■ Data records
★ ★ ★ ★
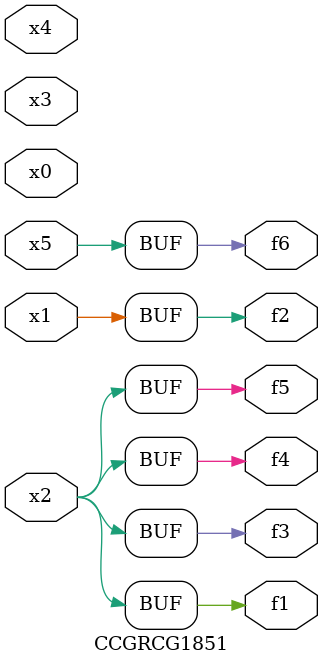
<source format=v>
module CCGRCG1851(
	input x0, x1, x2, x3, x4, x5,
	output f1, f2, f3, f4, f5, f6
);
	assign f1 = x2;
	assign f2 = x1;
	assign f3 = x2;
	assign f4 = x2;
	assign f5 = x2;
	assign f6 = x5;
endmodule

</source>
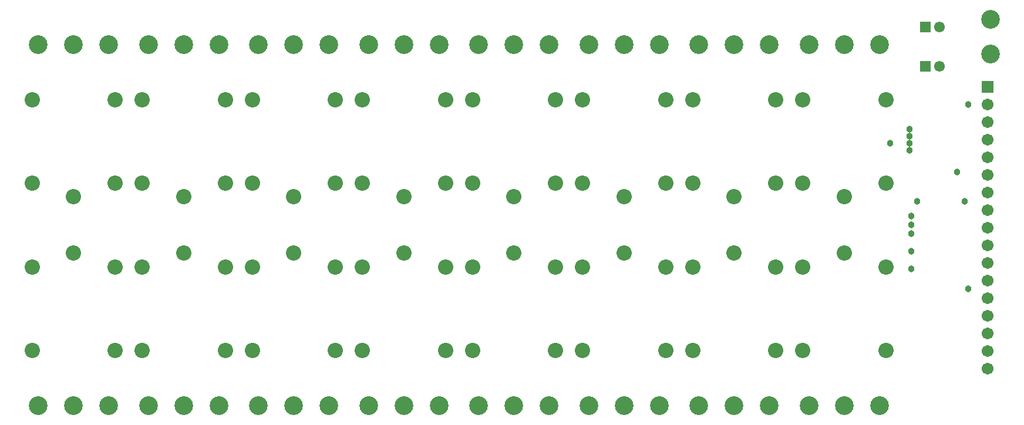
<source format=gbs>
%FSDAX24Y24*%
%MOIN*%
%SFA1B1*%

%IPPOS*%
%ADD34R,0.061100X0.061100*%
%ADD35C,0.061100*%
%ADD36R,0.067100X0.067100*%
%ADD37C,0.067100*%
%ADD38C,0.086700*%
%ADD39C,0.106400*%
%ADD40C,0.038000*%
%LNde-270124-1*%
%LPD*%
G54D34*
X061606Y031700D03*
Y033950D03*
G54D35*
X062394Y031700D03*
Y033950D03*
G54D36*
X065150Y030550D03*
G54D37*
X065150Y014550D03*
Y015550D03*
Y016550D03*
Y017550D03*
Y018550D03*
Y019550D03*
Y020550D03*
Y021550D03*
Y022550D03*
Y023550D03*
Y024550D03*
Y025550D03*
Y026550D03*
Y027550D03*
Y028550D03*
Y029550D03*
G54D38*
X035888Y015588D03*
X040612D03*
X035888Y020312D03*
X040612D03*
X038250Y021100D03*
X053112Y029812D03*
X048388D03*
X053112Y025088D03*
X048388D03*
X050750Y024300D03*
X015612Y029812D03*
X010888D03*
X015612Y025088D03*
X010888D03*
X013250Y024300D03*
X029638Y015588D03*
X034362D03*
X029638Y020312D03*
X034362D03*
X032000Y021100D03*
X059362Y029812D03*
X054638D03*
X059362Y025088D03*
X054638D03*
X057000Y024300D03*
X021862Y029812D03*
X017138D03*
X021862Y025088D03*
X017138D03*
X019500Y024300D03*
X023388Y015588D03*
X028112D03*
X023388Y020312D03*
X028112D03*
X025750Y021100D03*
X054638Y015588D03*
X059362D03*
X054638Y020312D03*
X059362D03*
X057000Y021100D03*
X028112Y029812D03*
X023388D03*
X028112Y025088D03*
X023388D03*
X025750Y024300D03*
X017138Y015588D03*
X021862D03*
X017138Y020312D03*
X021862D03*
X019500Y021100D03*
X048388Y015588D03*
X053112D03*
X048388Y020312D03*
X053112D03*
X050750Y021100D03*
X034362Y029812D03*
X029638D03*
X034362Y025088D03*
X029638D03*
X032000Y024300D03*
X010888Y015588D03*
X015612D03*
X010888Y020312D03*
X015612D03*
X013250Y021100D03*
X042138Y015588D03*
X046862D03*
X042138Y020312D03*
X046862D03*
X044500Y021100D03*
X040612Y029812D03*
X035888D03*
X040612Y025088D03*
X035888D03*
X038250Y024300D03*
X046862Y029812D03*
X042138D03*
X046862Y025088D03*
X042138D03*
X044500Y024300D03*
G54D39*
X036250Y012450D03*
X038250D03*
X040250D03*
X052750Y032950D03*
X050750D03*
X048750D03*
X015250D03*
X013250D03*
X011250D03*
X030000Y012450D03*
X032000D03*
X034000D03*
X059000Y032950D03*
X057000D03*
X055000D03*
X021500D03*
X019500D03*
X017500D03*
X023750Y012450D03*
X025750D03*
X027750D03*
X055000D03*
X057000D03*
X059000D03*
X027750Y032950D03*
X025750D03*
X023750D03*
X017500Y012450D03*
X019500D03*
X021500D03*
X048750D03*
X050750D03*
X052750D03*
X034000Y032950D03*
X032000D03*
X030000D03*
X011250Y012450D03*
X013250D03*
X015250D03*
X042500D03*
X044500D03*
X046500D03*
X040250Y032950D03*
X038250D03*
X036250D03*
X065300Y032416D03*
Y034384D03*
X046500Y032950D03*
X044500D03*
X042500D03*
G54D40*
X060800Y023225D03*
Y020225D03*
Y021225D03*
Y022725D03*
Y022225D03*
X063400Y025700D03*
X060700Y026950D03*
Y027750D03*
Y028150D03*
X059600Y027350D03*
X064050Y029550D03*
Y019075D03*
X061150Y024050D03*
X063850D03*
X060700Y027350D03*
M02*
</source>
★ ★ ★ ★
■ Task item
Except for the pictures, give the data again word for word.

■ Response below
<source format=v>
module CCGRCG1851(
	input x0, x1, x2, x3, x4, x5,
	output f1, f2, f3, f4, f5, f6
);
	assign f1 = x2;
	assign f2 = x1;
	assign f3 = x2;
	assign f4 = x2;
	assign f5 = x2;
	assign f6 = x5;
endmodule

</source>
<source format=gbs>
%FSDAX24Y24*%
%MOIN*%
%SFA1B1*%

%IPPOS*%
%ADD34R,0.061100X0.061100*%
%ADD35C,0.061100*%
%ADD36R,0.067100X0.067100*%
%ADD37C,0.067100*%
%ADD38C,0.086700*%
%ADD39C,0.106400*%
%ADD40C,0.038000*%
%LNde-270124-1*%
%LPD*%
G54D34*
X061606Y031700D03*
Y033950D03*
G54D35*
X062394Y031700D03*
Y033950D03*
G54D36*
X065150Y030550D03*
G54D37*
X065150Y014550D03*
Y015550D03*
Y016550D03*
Y017550D03*
Y018550D03*
Y019550D03*
Y020550D03*
Y021550D03*
Y022550D03*
Y023550D03*
Y024550D03*
Y025550D03*
Y026550D03*
Y027550D03*
Y028550D03*
Y029550D03*
G54D38*
X035888Y015588D03*
X040612D03*
X035888Y020312D03*
X040612D03*
X038250Y021100D03*
X053112Y029812D03*
X048388D03*
X053112Y025088D03*
X048388D03*
X050750Y024300D03*
X015612Y029812D03*
X010888D03*
X015612Y025088D03*
X010888D03*
X013250Y024300D03*
X029638Y015588D03*
X034362D03*
X029638Y020312D03*
X034362D03*
X032000Y021100D03*
X059362Y029812D03*
X054638D03*
X059362Y025088D03*
X054638D03*
X057000Y024300D03*
X021862Y029812D03*
X017138D03*
X021862Y025088D03*
X017138D03*
X019500Y024300D03*
X023388Y015588D03*
X028112D03*
X023388Y020312D03*
X028112D03*
X025750Y021100D03*
X054638Y015588D03*
X059362D03*
X054638Y020312D03*
X059362D03*
X057000Y021100D03*
X028112Y029812D03*
X023388D03*
X028112Y025088D03*
X023388D03*
X025750Y024300D03*
X017138Y015588D03*
X021862D03*
X017138Y020312D03*
X021862D03*
X019500Y021100D03*
X048388Y015588D03*
X053112D03*
X048388Y020312D03*
X053112D03*
X050750Y021100D03*
X034362Y029812D03*
X029638D03*
X034362Y025088D03*
X029638D03*
X032000Y024300D03*
X010888Y015588D03*
X015612D03*
X010888Y020312D03*
X015612D03*
X013250Y021100D03*
X042138Y015588D03*
X046862D03*
X042138Y020312D03*
X046862D03*
X044500Y021100D03*
X040612Y029812D03*
X035888D03*
X040612Y025088D03*
X035888D03*
X038250Y024300D03*
X046862Y029812D03*
X042138D03*
X046862Y025088D03*
X042138D03*
X044500Y024300D03*
G54D39*
X036250Y012450D03*
X038250D03*
X040250D03*
X052750Y032950D03*
X050750D03*
X048750D03*
X015250D03*
X013250D03*
X011250D03*
X030000Y012450D03*
X032000D03*
X034000D03*
X059000Y032950D03*
X057000D03*
X055000D03*
X021500D03*
X019500D03*
X017500D03*
X023750Y012450D03*
X025750D03*
X027750D03*
X055000D03*
X057000D03*
X059000D03*
X027750Y032950D03*
X025750D03*
X023750D03*
X017500Y012450D03*
X019500D03*
X021500D03*
X048750D03*
X050750D03*
X052750D03*
X034000Y032950D03*
X032000D03*
X030000D03*
X011250Y012450D03*
X013250D03*
X015250D03*
X042500D03*
X044500D03*
X046500D03*
X040250Y032950D03*
X038250D03*
X036250D03*
X065300Y032416D03*
Y034384D03*
X046500Y032950D03*
X044500D03*
X042500D03*
G54D40*
X060800Y023225D03*
Y020225D03*
Y021225D03*
Y022725D03*
Y022225D03*
X063400Y025700D03*
X060700Y026950D03*
Y027750D03*
Y028150D03*
X059600Y027350D03*
X064050Y029550D03*
Y019075D03*
X061150Y024050D03*
X063850D03*
X060700Y027350D03*
M02*
</source>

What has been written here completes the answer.